Across practice settings and locations, we see significant differences in the likelihood that GPs will recommend the profession. GPs working in Aboriginal Medical Services or Aboriginal Community Controlled Health Organisations (62%) are significantly more likely to recommend general practice as a career than those working in group practice (non-corporate) (39%).   

Similarly, GPs working in remote (51%) and very remote settings (52%) are more likely to state they would recommend general practice as a career when compared to those working in major cities (36%) and inner-regional areas (38%).   

The differences in the likelihood to recommend the profession across practice settings is evidence of the disparate professional experiences of GPs in Australia and serves to highlight the inadequacies of the current primary healthcare system.   

The cost of care is increasing. In addition, the proportion of GPs who bulk bill most of their patients decreased significantly in the last year. This is reflective of anecdotal reports from GPs about the increasing cost of providing healthcare services in general practice and further compounds patient access issues.   

The downward trend in GP job satisfaction has continued this year. GPs report that their overall job satisfaction has decreased from 70% in 2022 to 66% in 2023. Simultaneously, there has been an increase in those GPs who report that they are ‘very dissatisfied’ with their overall job satisfaction.  

Maintaining a healthy work–life balance is important for GP wellbeing and directly impacts workforce retention rates. GP work–life balance has declined annually since 2019, and the proportion of GPs who have experienced feelings of burnout remains high, with over seven in 10 (71%) reporting such an experience in 2023. Heavy workloads and demands on GP time are eroding optimism about the profession, despite some of the pressures of the COVID-19 pandemic receding. Alarmingly, among practising GPs, 64% are considering reducing the time they spend practising or are considering stopping practise altogether.   

Regulatory and compliance burden and burnout are the dominant issues leading to GPs considering a reduction to the amount of time they spend practising, or to cease practising as a GP entirely. The new Continuing Professional Development (CPD) requirements were also reported as a significant contributor to the desire to both reduce time practising or cease practising entirely.   
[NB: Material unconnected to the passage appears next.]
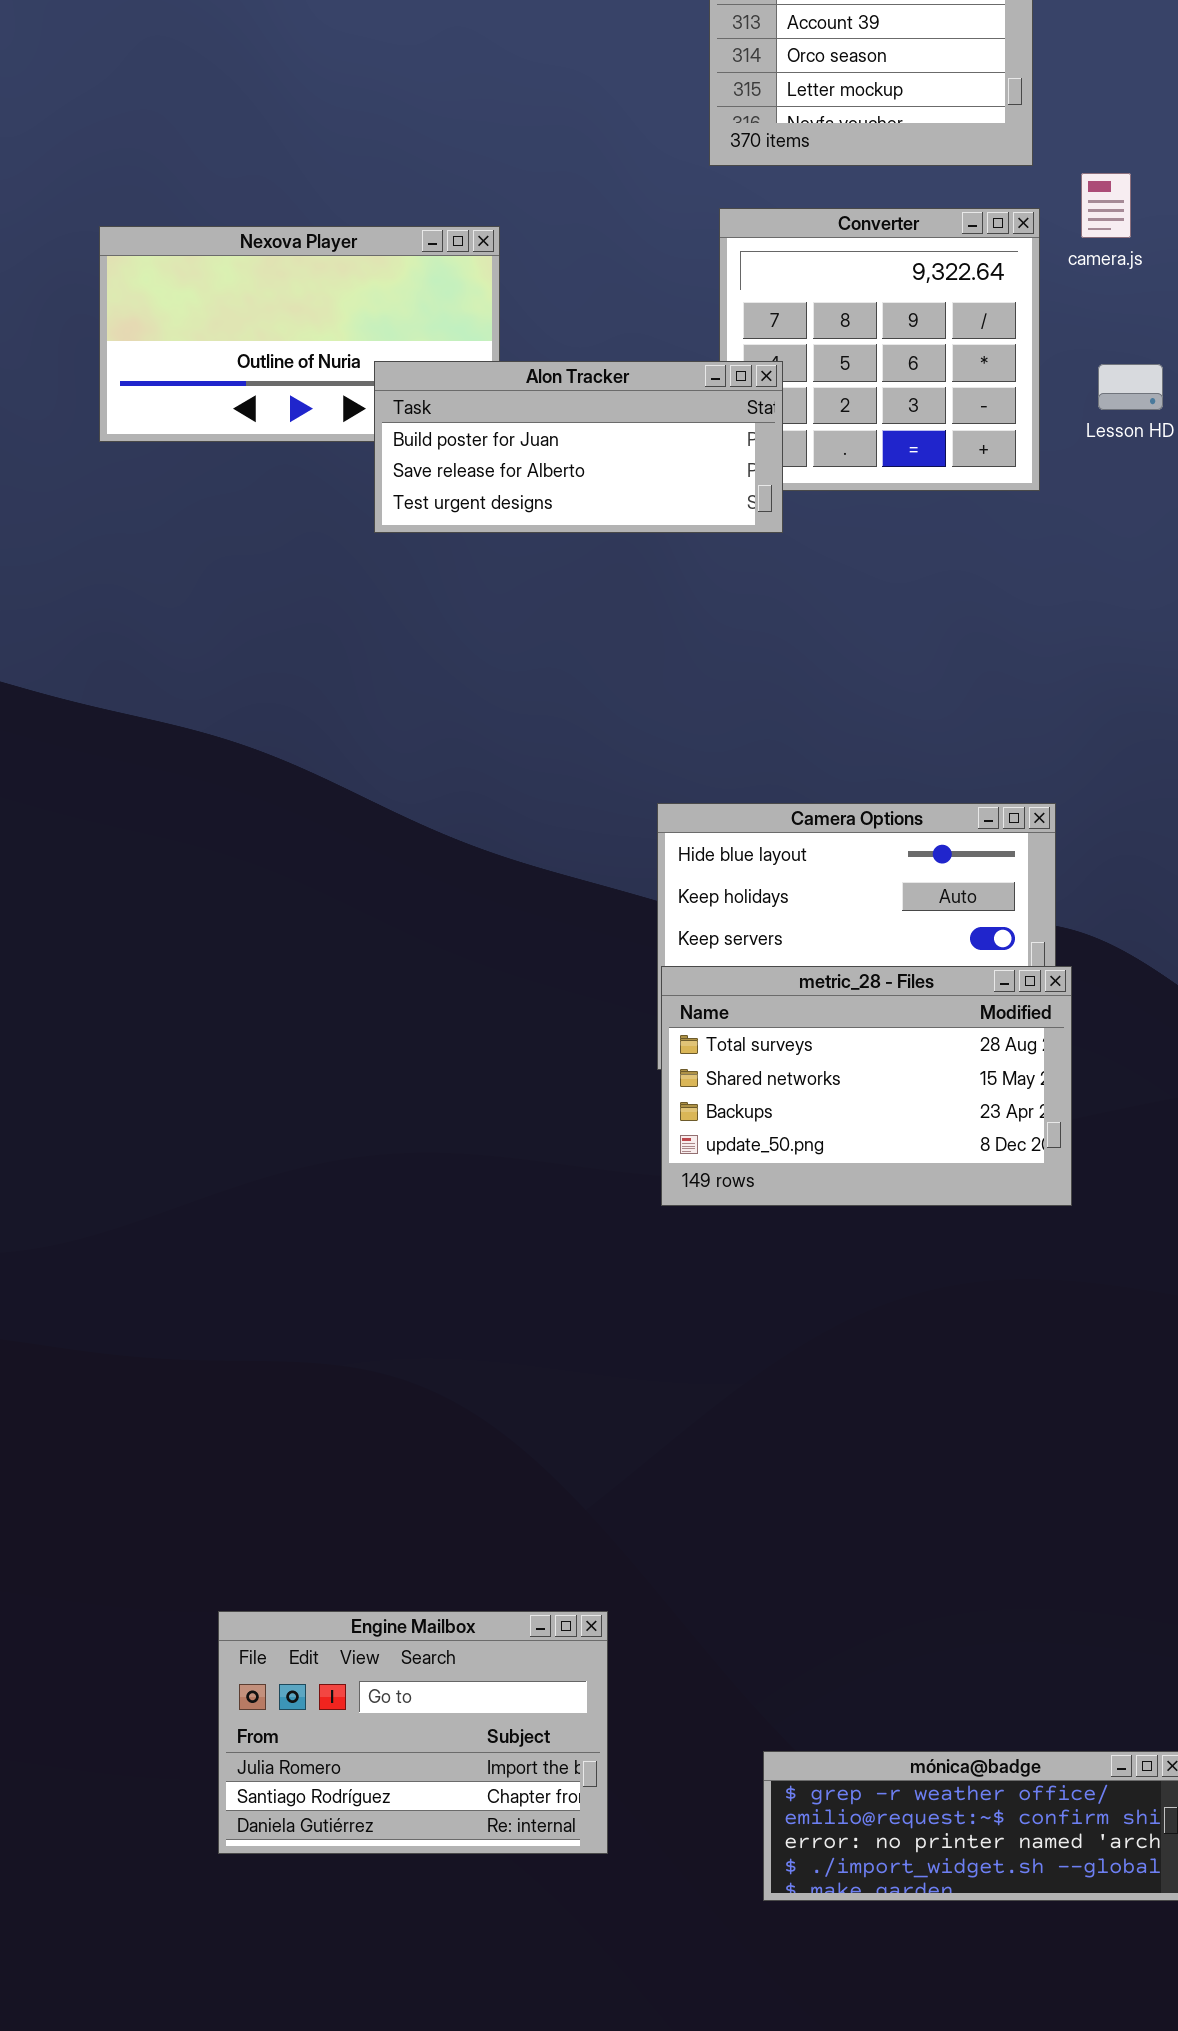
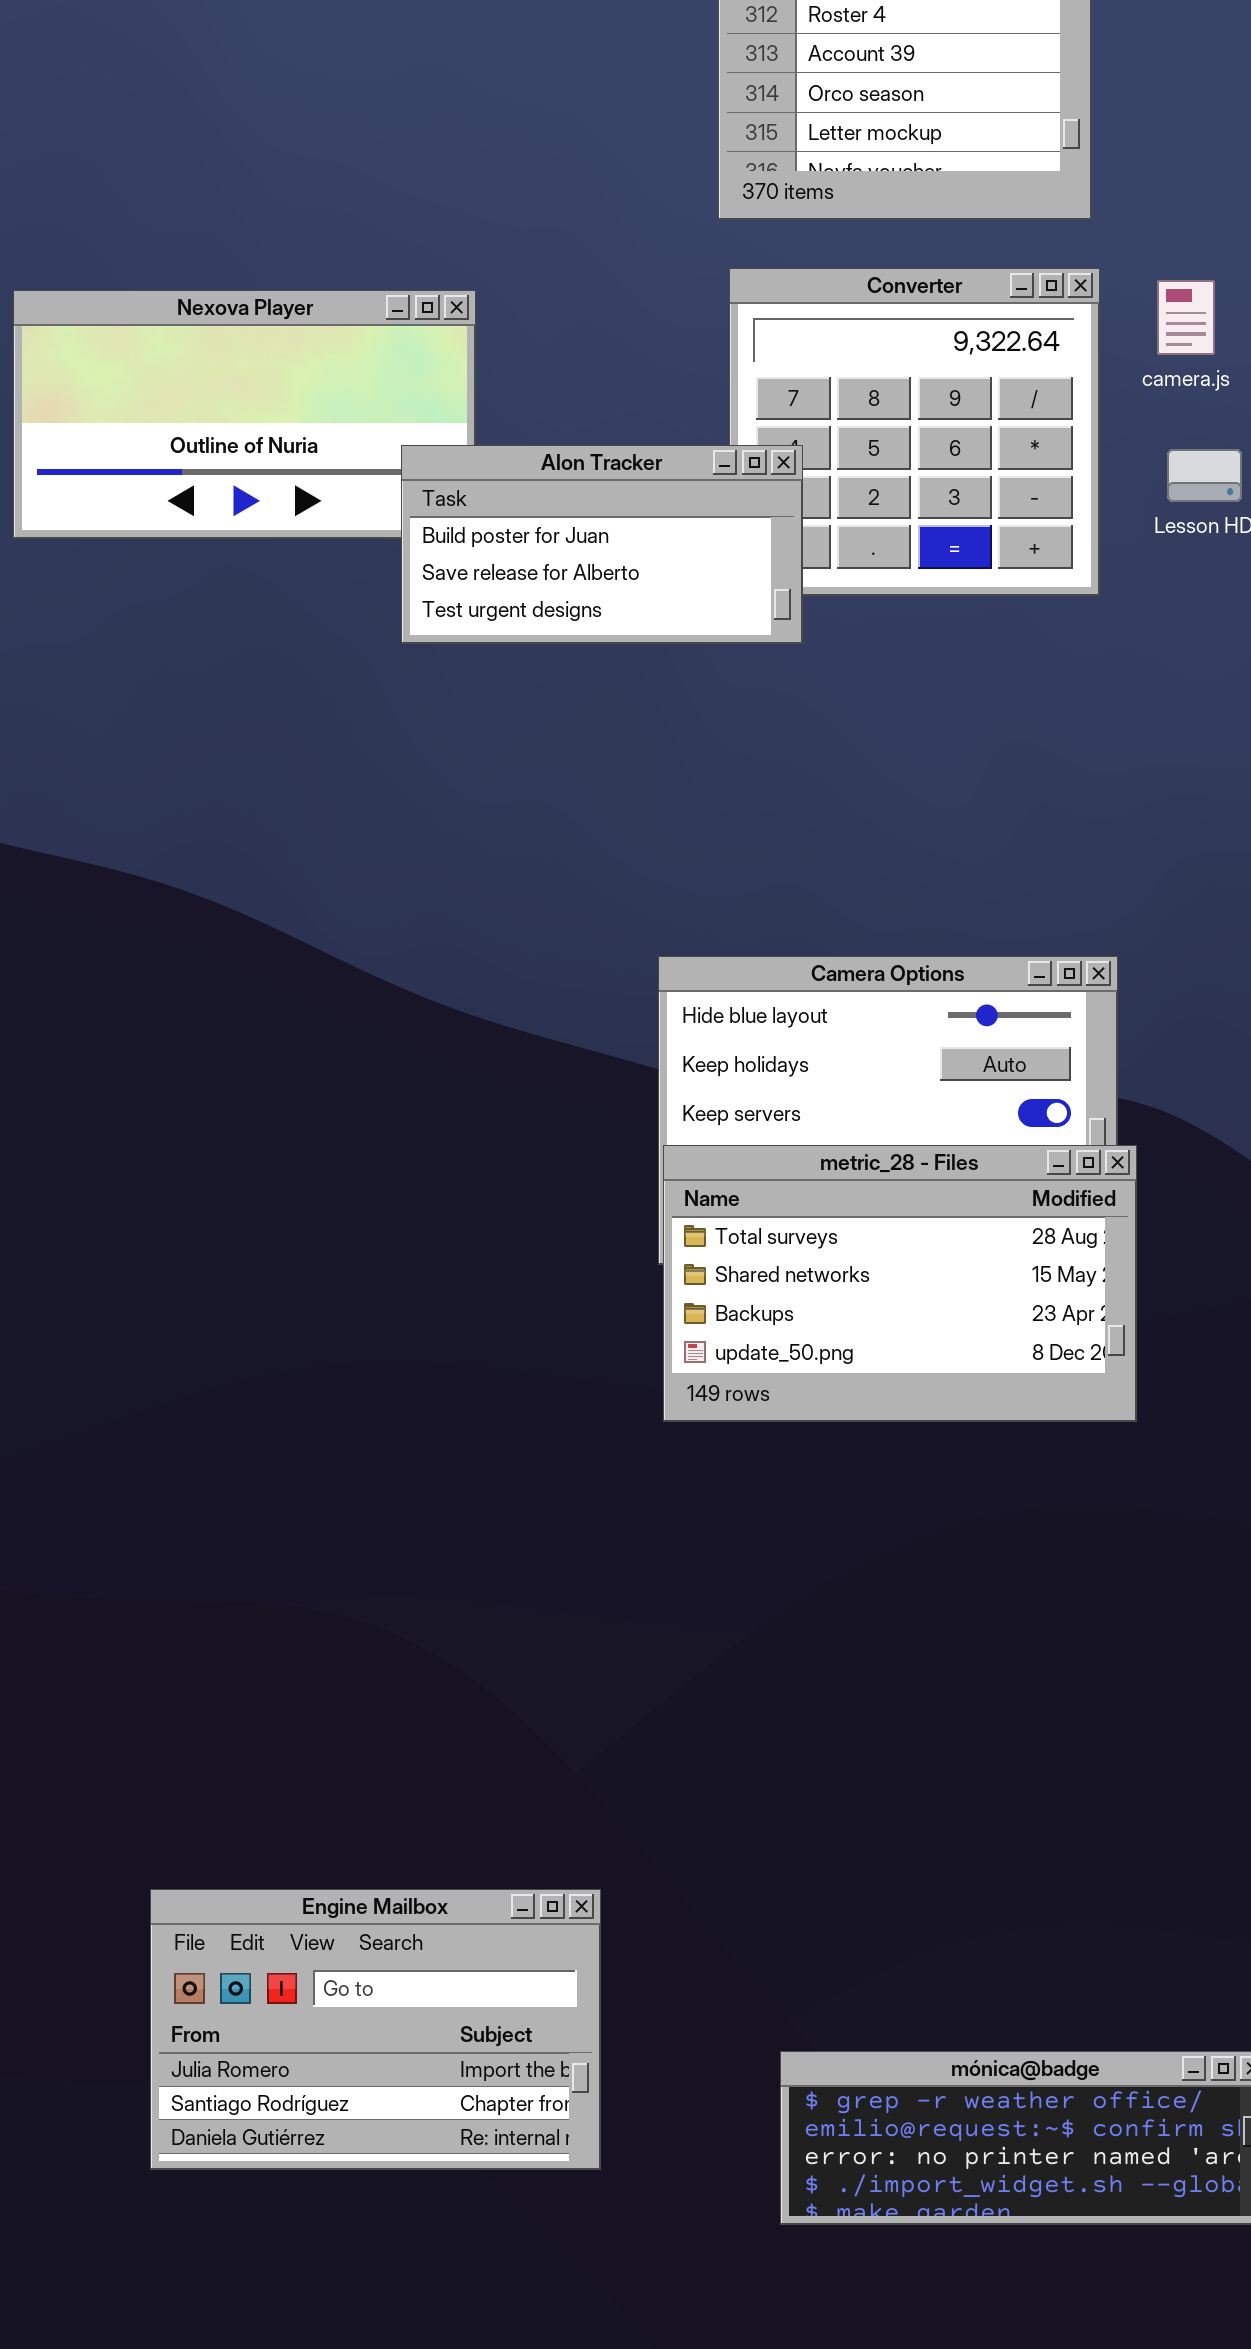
camera.js: [1081,173,1131,238] -> [1157,280,1215,355], moved
Alon Tracker: [374,361,783,533] -> [401,445,803,644], resized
There has been a notable drop in GPs satisfaction with remuneration, with 48% of GPs reporting dissatisfaction with their remuneration this year. The consequences of this are now evident, with increased costs to patients and challenges meeting workforce targets.  

As the discontent and frustration with the profession has grown, the acceleration in the number of GPs who expect to retire within the next five years continues. Almost three in 10 GPs (29%) intend to retire in the next five years, resulting in a net premature loss of 24% of all practising GPs.   

Increased concerns with systemic issues in the Australian healthcare system are also evident this year. Patient health issues and access to care have become increasingly compounded by ongoing dysfunction in the health system. Specifically, workload and GP stress, health system fragmentation and patient financial issues have all increased significantly since 2022.  

The seventh annual General Practice: Health of the Nation report paints a sobering picture of a workforce under considerable strain and facing significant attraction and retention challenges across all career stages. The 2023–24 Federal Budget commitments go some way to improving access to primary healthcare and reducing out-of-pocket costs for patients. The Government has listened and responded to the RACGP’s calls to better support GPs, practice teams and their patients, but without continued and sustained policy reform, the steady erosion of optimism across the profession will continue.  

For more information, read the full report



General practice represents only 6.5% of total government health spending.


In the space of one year, the proportion of GPs bulk billing all of their patients halved from 24% in 2022 to just 12% in 2023.


In 2023, practising GPs reported charging an average of $74.66 for a Level B consultation, including the $39.75 rebate. This has increased significantly from 2022 when the average Level B consultation fee was $64.02.